Unless govt pushes on this, Indradhanush won’t help
It is surprising bank stocks rallied on Monday because Indradhanush—the 7-point agenda for revamping PSU banks—holds little by way of radical reform. Much of the plan outlined was a mere reiteration of steps that have already been initiated including the government’s intention to capitalise state-owned banks to the tune of R70,000 crore over the next four years. While infusion of capital will help, balance sheets will remain weak for several years because the problem of bad loans isn’t going away in a hurry. That, in itself, will limit the banks’ ability to raise capital from the market at good valuations, if at all they get a look-in from investors. Since privatisation of banks—the only really meaningful solution—cannot take place unless Parliament approves it, the government is attempting to address several issues, such as capitalisation, people, governance and empowerment, through its Indradhanush strategy.

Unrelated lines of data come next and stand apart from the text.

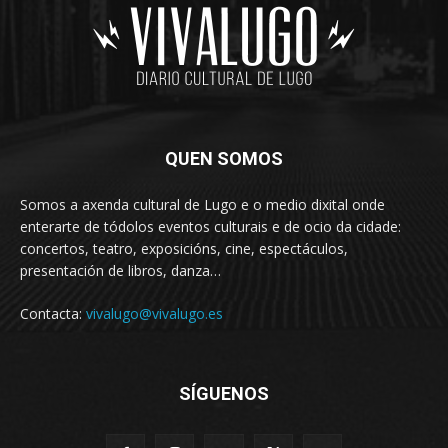
QUEN SOMOS
Somos a axenda cultural de Lugo e o medio dixital onde
enterarte de tódolos eventos culturais e de ocio da cidade:
concertos, teatro, exposicións, cine, espectáculos,
presentación de libros, danza…
Contacta:
vivalugo@vivalugo.es
SÍGUENOS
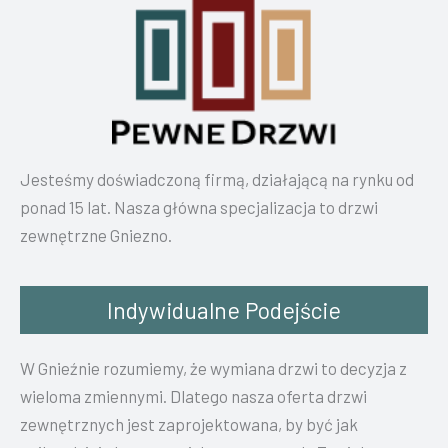
Jesteśmy doświadczoną firmą, działającą na rynku od
ponad 15 lat. Nasza główna specjalizacja to drzwi
zewnętrzne Gniezno.
Indywidualne Podejście
W Gnieźnie rozumiemy, że wymiana drzwi to decyzja z
wieloma zmiennymi. Dlatego nasza oferta drzwi
zewnętrznych jest zaprojektowana, by być jak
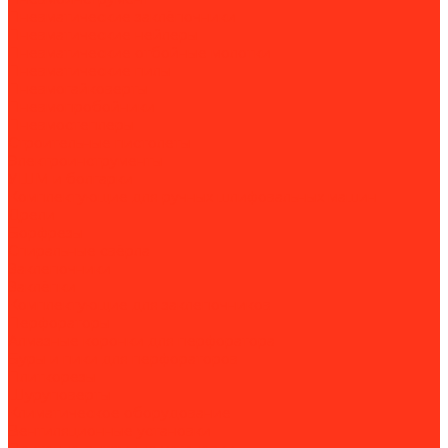
Пневматические заклёпочники
Пневматические нейлеры
Пневматические отбойные молотки
Пневматические пилы
Пневмогайковерты
Пневмопробойники
Пневмостеплеры
Строительные пистолеты
Электроинструменты
УШМ и болгарки
Комплектующие для ручных шлифовальных машин
Дрели
Борфрезы
Спиральные свёрла
Заклепочники
Заклёпки
Комплектующие для заклепочников
Перфораторы
Алмазные коронки для перфоратора
Буры и пики для перфораторов
Плиткорезы
Шуруповерты
Климатическое оборудование
Вентиляционные установки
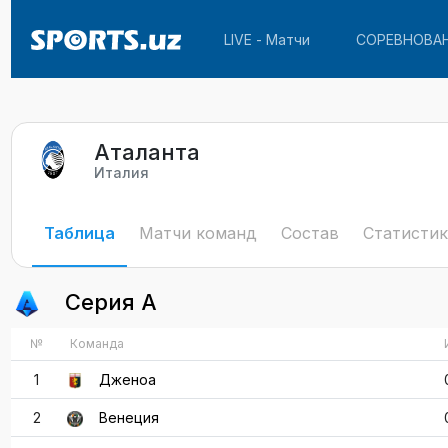
LIVE - Матчи
СОРЕВНОВА
Аталанта
Италия
Таблица
Матчи команд
Состав
Статистик
Серия А
№
Команда
1
Дженоа
2
Венеция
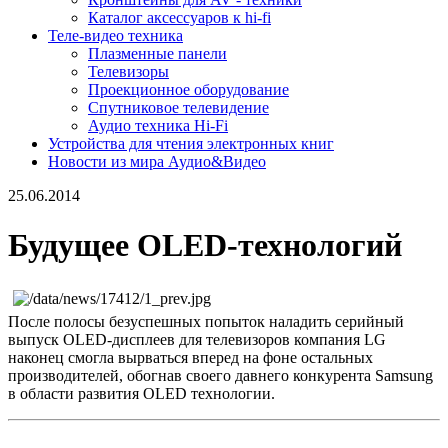
Каталог аксессуаров к hi-fi
Теле-видео техника
Плазменные панели
Телевизоры
Проекционное оборудование
Спутниковое телевидение
Аудио техника Hi-Fi
Устройства для чтения электронных книг
Новости из мира Аудио&Видео
25.06.2014
Будущее OLED-технологий
После полосы безуспешных попыток наладить серийный
выпуск OLED-дисплеев для телевизоров компания LG
наконец смогла вырваться вперед на фоне остальных
производителей, обогнав своего давнего конкурента Samsung
в области развития OLED технологии.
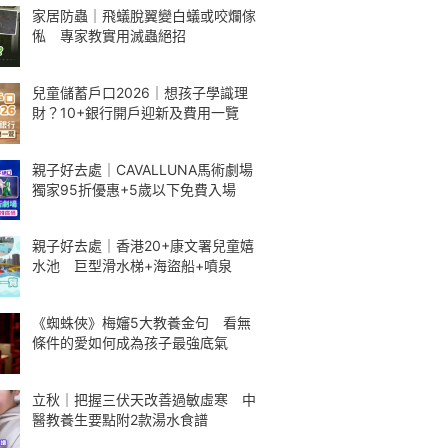
家居防蟲｜飛蟻脫翼變白蟻或咬爛傢
俬 專家教實用滅蟲絕招
兒童儲蓄戶口2026｜想孩子學識理
財？10+銀行開戶迎新及費用一覽
親子好去處｜CAVALLUNA馬術劇場
獨家95折優惠+5歲以下免費入場
親子好去處｜香港20+康文署兒童嬉
水池 巨型滑水梯+海盜船+噴泉
《蜘蛛俠》梅嬸5大教養金句 看無
條件的愛如何成為孩子最強底氣
立秋｜把握三伏天改善過敏虛寒 中
醫教養生要點附2款湯水食譜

Giving growth/performance capital only to those banks that cross a certain hurdle rate will encourage some efficiency, but the lack of a concrete plan to tackle NPAs is worrying. There is no mention of how the debt of state electricity boards (SEBs), running into several lakh crore rupees, is going to be recovered or that from wilful defaulters or highly-leveraged promoters. The press release merely recounts the many measures put in place by RBI—including the joint lenders forum and 5/25 scheme. While a bad bank—as many have demanded—is a bad idea since it lowers the incentive to recover bad loans, what is required is a crack team of professionals whose task it will be to get promoters to cough up more equity or to find buyers for the assets. This team must have government backing to take on powerful SEBs and private promoters so as to, in many cases, get them out of the firms they control. Adding to the number of debt recovery tribunals can hardly help given how the existing DRTs are so poorly staffed and barely function—the tens of thousands of crore rupees locked up in litigation is evidence of this.

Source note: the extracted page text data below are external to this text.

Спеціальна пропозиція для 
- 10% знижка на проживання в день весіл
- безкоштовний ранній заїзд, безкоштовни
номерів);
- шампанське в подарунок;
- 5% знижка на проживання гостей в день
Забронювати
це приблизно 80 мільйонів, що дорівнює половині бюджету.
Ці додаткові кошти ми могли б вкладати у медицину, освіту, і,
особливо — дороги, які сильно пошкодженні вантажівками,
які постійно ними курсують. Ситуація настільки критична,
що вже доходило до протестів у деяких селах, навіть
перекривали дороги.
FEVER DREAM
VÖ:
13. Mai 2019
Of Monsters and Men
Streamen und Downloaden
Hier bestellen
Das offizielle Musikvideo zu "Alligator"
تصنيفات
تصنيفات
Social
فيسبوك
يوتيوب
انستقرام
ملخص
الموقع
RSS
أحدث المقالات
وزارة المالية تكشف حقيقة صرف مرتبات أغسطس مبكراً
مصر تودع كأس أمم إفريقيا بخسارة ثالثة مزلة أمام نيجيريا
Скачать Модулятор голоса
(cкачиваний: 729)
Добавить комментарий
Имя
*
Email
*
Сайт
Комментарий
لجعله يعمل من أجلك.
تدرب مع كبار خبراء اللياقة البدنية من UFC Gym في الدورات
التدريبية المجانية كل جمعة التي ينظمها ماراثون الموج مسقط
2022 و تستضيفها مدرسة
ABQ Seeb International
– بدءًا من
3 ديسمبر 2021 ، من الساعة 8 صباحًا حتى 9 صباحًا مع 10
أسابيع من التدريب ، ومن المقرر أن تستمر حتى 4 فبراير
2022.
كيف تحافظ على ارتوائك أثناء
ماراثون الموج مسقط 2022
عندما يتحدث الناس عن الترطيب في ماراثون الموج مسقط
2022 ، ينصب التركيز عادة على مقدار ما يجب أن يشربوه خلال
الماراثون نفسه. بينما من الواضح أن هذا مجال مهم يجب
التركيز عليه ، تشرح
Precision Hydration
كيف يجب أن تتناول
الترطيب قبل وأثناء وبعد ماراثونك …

As for all the noise the government has made on picking up talent from the private sector, only Bank of Baroda has got a private sector CEO—the new Canara Bank CEO has spent much of his career at SBI. Even if other private sector bankers had signed on, it would be virtually impossible for them to change the work culture so long as the unions are around and as long as banks have to be run keeping in mind the CBI/CVC/CAG pressures. While the government says it intends to “provide greater flexibility in hiring manpower”—sounding as though it is making a big concession —there is no talk of firing, without which PSU banks will find it hard to cut the flab or impose discipline. Nor is it clear what role the Bank Board Bureau (BBB)—a team of ‘eminent professionals and officials’ to replace the Appointments Board to select whole-time directors and non-executive chairmen—can play. Suggesting that the BBB would be ‘formulating appropriate strategies’ for banks is odd—wouldn’t banks want to rope in full-time consultants for what is a highly competitive and specialised business? This revamp plan isn’t going to get investors a pot of gold.